===== INPUT DATA =====

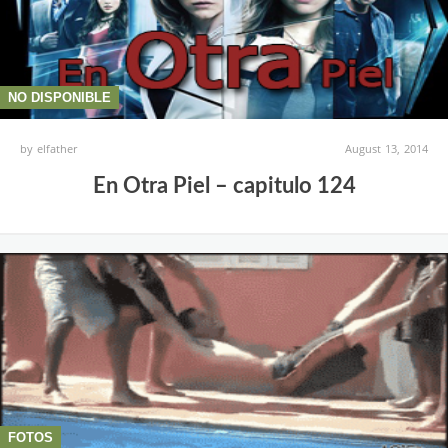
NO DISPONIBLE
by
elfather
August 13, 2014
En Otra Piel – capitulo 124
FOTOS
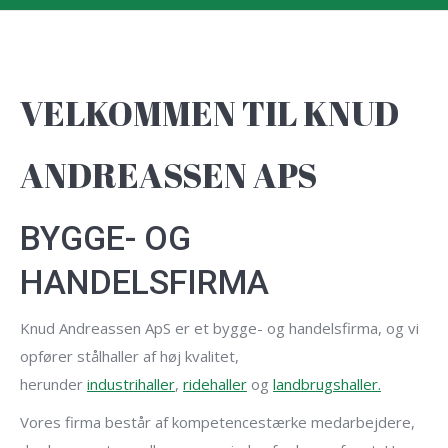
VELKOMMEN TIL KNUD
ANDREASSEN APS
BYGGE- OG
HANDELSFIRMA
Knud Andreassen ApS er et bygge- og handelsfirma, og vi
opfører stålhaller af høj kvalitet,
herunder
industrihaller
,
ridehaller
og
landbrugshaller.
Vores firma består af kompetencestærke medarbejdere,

=====

**THE TASK:** Give the lines above again with "ridehaller" swapped for "lagerhaller" and everything else unchanged. Leave the pictures out.

**OUTPUT FOR THIS EXERCISE:**
NO DISPONIBLE
by
elfather
August 13, 2014
En Otra Piel – capitulo 124
FOTOS
VELKOMMEN TIL KNUD
ANDREASSEN APS
BYGGE- OG
HANDELSFIRMA
Knud Andreassen ApS er et bygge- og handelsfirma, og vi
opfører stålhaller af høj kvalitet,
herunder
industrihaller
,
lagerhaller
og
landbrugshaller.
Vores firma består af kompetencestærke medarbejdere,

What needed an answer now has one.